Scripting it!

tribal
Dr Prasanna Sree

She is a Professor in AU’s Dept. of English, the first woman in the world to have devised alphabets for 18 Indian tribal languages spoken in the hill and plain lands of India, a Visiting Senior Research Fellow at the Institute for Advanced Semitic and Afroasiatic Studies, Princeton, New Jersey, USA and above all a Vizagite. Meet Dr. Prasanna Sree, a dynamic force, initiating change at grassroot levels.

Hailing from the tribal community herself, Dr. Prasanna Sree switches effortlessly between English, Telugu, Hindi and Bengali. “My father worked in the railways, so I grew up in different cities and learnt many languages.” Talking about her crusade she shares, “Adivasis are society’s first people. A treasure trove of knowledge and culture, they are looked down upon, often inhumanly. For me too, people would show respect, but only till the minute they come to know that I was a tribal. Then the attitude changes.” And so, the desire to do something for Adivasis was strong right from the start.

Dr. Prasanna Sree wanted to give Adivasis a medium to preserve their folklore and songs easily. And so she decided to give their languages a script. “For linguistic minorities all over the world, educational failure is primarily related to mismatch between the language at home and the language of formal instruction. For equal education opportunities, they need a concept that they will embrace more readily.” Elaborating further she adds, “Languages are said to make us human; but they also dehumanise when they become instruments of power for some, and shame and guilt for others. For millions of people, whose languages are rendered powerless in a society where only a few languages are dominant, exclusion of mother tongues from social domains of significance has serious consequences for basic survival and well being.”

But it was an uphill task, rife with sarcasm and humiliation. “People would laugh behind my back.
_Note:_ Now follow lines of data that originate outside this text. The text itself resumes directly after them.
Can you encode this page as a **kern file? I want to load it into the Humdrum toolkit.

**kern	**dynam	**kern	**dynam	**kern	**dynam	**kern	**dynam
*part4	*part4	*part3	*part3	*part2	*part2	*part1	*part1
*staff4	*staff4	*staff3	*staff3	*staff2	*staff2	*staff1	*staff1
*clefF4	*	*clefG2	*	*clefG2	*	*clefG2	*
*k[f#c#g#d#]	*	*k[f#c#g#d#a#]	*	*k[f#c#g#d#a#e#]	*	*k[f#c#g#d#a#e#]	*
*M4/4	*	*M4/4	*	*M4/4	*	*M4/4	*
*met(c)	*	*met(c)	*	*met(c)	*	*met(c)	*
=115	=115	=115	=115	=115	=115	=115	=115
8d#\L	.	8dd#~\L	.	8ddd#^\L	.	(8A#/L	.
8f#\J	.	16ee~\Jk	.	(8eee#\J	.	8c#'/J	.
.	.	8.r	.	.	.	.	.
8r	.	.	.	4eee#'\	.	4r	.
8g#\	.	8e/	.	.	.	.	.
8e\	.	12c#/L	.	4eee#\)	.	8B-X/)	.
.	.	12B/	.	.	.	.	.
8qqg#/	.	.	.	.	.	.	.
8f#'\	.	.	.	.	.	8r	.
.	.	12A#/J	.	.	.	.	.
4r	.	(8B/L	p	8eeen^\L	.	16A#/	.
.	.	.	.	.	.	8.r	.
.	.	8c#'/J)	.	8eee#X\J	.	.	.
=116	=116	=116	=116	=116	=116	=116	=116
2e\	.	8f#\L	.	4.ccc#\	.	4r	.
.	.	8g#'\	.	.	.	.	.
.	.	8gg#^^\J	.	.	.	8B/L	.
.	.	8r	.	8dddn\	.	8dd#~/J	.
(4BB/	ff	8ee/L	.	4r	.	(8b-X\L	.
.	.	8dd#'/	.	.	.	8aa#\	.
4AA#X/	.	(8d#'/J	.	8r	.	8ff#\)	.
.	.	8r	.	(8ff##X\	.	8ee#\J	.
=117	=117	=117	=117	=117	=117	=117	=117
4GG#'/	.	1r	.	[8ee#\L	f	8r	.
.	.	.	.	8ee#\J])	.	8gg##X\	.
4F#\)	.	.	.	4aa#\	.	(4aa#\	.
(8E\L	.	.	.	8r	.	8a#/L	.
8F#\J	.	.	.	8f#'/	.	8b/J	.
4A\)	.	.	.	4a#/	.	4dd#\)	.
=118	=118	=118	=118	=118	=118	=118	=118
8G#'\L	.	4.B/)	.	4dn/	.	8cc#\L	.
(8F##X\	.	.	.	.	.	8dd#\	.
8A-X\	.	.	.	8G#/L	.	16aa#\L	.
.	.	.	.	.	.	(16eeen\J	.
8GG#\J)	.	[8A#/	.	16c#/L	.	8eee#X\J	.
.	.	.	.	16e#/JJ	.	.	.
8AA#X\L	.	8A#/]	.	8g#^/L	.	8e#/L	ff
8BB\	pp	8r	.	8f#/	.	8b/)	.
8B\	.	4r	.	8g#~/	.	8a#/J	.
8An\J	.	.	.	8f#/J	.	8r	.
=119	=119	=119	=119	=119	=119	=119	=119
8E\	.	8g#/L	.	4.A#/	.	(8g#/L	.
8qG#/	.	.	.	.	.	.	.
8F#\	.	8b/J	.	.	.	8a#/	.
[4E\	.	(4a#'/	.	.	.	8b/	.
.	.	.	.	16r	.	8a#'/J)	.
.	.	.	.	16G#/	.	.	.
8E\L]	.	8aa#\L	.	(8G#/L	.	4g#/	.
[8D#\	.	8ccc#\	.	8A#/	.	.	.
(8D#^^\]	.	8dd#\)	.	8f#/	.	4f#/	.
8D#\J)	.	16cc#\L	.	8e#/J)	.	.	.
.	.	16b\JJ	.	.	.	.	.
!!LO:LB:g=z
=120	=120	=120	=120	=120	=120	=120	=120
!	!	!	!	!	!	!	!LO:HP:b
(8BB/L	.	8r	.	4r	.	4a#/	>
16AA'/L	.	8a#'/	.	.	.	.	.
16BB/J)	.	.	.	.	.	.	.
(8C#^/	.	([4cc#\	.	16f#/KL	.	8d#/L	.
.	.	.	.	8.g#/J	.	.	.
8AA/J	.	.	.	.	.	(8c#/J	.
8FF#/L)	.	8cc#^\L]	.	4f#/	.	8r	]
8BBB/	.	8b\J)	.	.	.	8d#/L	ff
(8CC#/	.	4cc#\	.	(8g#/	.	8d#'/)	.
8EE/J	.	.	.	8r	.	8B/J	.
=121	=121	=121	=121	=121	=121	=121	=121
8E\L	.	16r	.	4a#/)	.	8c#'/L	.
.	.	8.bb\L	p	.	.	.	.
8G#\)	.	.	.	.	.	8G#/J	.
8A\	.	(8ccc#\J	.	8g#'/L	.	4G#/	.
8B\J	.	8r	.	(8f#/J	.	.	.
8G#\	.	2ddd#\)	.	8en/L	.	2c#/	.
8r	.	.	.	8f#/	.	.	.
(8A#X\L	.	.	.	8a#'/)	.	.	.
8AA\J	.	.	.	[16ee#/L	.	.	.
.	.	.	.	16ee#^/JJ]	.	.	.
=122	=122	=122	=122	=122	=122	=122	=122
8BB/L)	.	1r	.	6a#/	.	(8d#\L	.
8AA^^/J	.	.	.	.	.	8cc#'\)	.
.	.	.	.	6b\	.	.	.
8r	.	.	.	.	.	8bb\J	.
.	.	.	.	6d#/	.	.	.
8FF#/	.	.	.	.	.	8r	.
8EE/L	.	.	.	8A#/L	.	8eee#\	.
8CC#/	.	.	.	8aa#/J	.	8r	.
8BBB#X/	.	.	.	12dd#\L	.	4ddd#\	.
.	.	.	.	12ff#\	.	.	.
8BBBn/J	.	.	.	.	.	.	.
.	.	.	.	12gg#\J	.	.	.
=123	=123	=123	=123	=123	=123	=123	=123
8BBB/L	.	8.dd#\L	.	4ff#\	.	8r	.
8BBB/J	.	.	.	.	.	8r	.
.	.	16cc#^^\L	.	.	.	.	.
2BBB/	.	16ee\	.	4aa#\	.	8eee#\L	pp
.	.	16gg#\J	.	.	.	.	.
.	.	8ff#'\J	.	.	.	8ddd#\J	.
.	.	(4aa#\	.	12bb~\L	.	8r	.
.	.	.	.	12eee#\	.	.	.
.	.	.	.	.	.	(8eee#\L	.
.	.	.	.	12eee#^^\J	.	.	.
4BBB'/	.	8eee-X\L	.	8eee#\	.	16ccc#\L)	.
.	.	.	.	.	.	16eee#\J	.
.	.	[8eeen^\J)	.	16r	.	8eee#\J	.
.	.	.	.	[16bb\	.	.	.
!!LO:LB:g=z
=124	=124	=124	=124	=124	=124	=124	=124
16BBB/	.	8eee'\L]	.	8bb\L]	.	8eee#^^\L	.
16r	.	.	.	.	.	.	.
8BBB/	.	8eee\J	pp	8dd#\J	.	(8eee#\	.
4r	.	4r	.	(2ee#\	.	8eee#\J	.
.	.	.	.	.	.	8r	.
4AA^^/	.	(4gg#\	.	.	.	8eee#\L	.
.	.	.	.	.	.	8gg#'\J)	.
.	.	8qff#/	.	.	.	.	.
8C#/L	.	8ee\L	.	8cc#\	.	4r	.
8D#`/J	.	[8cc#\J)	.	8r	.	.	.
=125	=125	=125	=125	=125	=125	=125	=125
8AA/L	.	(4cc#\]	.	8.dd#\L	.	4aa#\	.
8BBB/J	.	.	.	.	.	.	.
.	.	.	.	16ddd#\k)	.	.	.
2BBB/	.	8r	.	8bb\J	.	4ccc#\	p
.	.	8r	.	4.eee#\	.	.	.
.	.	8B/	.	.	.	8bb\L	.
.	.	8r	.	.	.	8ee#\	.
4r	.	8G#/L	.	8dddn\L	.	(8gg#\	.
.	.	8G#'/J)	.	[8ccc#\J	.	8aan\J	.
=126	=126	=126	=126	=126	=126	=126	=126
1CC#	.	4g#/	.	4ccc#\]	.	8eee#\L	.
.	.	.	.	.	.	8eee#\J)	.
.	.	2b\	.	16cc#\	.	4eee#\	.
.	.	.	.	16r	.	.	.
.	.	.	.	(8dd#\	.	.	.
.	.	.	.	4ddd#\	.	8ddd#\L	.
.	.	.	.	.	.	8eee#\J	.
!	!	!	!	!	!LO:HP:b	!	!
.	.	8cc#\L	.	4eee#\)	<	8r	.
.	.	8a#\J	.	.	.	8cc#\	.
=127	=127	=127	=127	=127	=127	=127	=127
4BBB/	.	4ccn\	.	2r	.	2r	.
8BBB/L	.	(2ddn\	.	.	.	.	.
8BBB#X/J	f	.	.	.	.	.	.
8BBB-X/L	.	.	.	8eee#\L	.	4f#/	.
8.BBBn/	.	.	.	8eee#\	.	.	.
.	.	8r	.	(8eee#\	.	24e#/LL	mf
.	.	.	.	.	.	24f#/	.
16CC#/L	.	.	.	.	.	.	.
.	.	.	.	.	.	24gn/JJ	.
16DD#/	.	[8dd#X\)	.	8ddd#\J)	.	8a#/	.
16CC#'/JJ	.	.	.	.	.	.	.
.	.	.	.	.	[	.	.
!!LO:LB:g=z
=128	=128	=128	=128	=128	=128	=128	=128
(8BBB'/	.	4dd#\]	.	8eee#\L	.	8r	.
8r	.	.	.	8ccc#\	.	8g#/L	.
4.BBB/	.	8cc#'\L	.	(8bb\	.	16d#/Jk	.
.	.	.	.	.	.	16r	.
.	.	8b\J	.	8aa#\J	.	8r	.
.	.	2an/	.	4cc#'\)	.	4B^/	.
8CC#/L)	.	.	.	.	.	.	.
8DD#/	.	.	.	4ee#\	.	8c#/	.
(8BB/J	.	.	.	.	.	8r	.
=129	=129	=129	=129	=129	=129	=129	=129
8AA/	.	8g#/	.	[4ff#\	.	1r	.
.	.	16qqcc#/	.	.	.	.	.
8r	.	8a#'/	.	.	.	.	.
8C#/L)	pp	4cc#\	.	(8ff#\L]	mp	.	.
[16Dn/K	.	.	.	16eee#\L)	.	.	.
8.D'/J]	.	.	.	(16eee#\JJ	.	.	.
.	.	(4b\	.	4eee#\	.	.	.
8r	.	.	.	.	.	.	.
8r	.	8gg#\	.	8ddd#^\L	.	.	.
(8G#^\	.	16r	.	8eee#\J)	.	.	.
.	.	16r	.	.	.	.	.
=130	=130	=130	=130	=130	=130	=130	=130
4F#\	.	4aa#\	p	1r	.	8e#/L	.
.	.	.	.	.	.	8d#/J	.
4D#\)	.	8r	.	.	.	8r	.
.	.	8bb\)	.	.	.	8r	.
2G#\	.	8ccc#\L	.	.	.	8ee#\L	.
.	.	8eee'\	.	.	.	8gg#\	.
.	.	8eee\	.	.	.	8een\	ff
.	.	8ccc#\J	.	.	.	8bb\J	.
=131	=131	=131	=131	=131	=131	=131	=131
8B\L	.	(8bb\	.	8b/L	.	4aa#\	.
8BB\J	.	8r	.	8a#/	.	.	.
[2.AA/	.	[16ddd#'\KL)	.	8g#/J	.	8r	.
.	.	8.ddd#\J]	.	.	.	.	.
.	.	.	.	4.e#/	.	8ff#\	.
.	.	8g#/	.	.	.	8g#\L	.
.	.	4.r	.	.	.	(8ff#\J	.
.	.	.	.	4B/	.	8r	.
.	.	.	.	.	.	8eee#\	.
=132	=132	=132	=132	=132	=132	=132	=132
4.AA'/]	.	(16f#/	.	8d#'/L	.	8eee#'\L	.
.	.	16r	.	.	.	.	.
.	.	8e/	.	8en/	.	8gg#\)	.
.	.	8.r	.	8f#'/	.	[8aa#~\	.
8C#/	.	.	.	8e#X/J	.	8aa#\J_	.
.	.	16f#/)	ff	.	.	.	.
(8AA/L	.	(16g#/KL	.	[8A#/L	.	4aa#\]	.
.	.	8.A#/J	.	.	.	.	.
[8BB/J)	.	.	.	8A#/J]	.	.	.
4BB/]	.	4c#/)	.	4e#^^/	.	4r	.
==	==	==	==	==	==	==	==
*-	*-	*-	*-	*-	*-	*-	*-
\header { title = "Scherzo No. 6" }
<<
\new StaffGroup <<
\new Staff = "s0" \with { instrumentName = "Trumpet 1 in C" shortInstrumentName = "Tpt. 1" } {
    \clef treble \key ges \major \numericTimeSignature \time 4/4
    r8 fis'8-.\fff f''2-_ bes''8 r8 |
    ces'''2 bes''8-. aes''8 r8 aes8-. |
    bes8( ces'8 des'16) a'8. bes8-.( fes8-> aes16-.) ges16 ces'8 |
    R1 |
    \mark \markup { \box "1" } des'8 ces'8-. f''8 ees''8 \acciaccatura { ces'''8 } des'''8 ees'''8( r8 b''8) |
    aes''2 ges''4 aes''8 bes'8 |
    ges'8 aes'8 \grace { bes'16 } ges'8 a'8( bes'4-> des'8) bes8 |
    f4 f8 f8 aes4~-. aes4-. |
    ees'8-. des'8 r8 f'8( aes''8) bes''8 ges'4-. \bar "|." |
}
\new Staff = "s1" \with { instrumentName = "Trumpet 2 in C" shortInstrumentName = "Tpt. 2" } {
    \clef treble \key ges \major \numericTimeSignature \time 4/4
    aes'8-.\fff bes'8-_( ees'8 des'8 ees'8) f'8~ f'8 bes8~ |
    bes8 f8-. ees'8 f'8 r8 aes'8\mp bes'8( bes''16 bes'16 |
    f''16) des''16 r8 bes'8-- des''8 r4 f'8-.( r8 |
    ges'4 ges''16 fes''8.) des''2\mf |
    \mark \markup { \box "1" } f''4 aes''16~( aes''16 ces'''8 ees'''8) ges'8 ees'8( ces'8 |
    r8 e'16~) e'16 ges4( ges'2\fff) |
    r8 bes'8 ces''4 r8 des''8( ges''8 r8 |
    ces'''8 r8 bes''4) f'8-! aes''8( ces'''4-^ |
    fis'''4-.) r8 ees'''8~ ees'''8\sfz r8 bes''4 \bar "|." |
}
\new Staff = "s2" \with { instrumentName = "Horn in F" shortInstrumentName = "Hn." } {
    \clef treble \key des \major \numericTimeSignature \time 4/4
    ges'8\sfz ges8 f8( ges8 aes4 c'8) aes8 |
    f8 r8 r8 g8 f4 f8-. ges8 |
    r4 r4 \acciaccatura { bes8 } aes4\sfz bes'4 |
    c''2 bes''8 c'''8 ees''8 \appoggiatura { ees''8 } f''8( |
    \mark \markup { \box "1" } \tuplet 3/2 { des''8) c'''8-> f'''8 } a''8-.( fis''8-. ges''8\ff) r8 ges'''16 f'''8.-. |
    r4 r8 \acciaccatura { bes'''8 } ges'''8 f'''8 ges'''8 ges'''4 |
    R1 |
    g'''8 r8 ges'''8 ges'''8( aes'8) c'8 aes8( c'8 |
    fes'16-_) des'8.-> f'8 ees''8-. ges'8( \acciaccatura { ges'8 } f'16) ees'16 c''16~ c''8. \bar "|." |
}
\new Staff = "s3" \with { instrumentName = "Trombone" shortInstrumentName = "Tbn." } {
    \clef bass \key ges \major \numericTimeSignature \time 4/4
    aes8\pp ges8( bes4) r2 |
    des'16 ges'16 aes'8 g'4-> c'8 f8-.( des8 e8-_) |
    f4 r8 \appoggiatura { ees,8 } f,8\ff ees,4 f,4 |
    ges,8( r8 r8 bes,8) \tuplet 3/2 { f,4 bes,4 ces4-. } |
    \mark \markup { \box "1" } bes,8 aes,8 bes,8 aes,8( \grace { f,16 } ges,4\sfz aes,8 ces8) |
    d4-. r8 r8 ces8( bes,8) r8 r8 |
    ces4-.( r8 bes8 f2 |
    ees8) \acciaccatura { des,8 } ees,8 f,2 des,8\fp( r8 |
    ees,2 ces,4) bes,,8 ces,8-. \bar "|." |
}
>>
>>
Even the Adivasis refused to let me in. I needed to be accepted by them to learn their individual dialects. Building trust took time and effort.”

I ignored the criticism, began to dress, live and work with Adivasis and experienced their lifestyle first-hand.

While many would have abandoned such a venture early on, Dr. Prasanna Sree went on to make an adventure of it. She devised scripts for 18 Adivasi languages. She elaborates, “They are strong on culture and I believe that as long as you don’t move from your cultural slot, some force supports you. The Valmiki tribe for instance symbolizes Valmiki of Ramayana. The bow and arrow thus influence this script.”

Today, she has achieved `aplenty. As a Professor in Andhra University, an author of over 26 books, a winner of national and international awards, the most recent being Sarvepalli Radhakrishna Award for Best Academician 2015, she also holds the Limca Book of Records too.  But far from basking in that glory, she is on the move; popularising the script for widespread recognition. “The script is in the process of being domesticated by the community, but a holistic change shall only arrive when it is used by a larger group or masses. I hope the government takes the necessary measures and the State Tribal education policy implements this,” she professes as she leaves for her rendezvous with the tribal folk.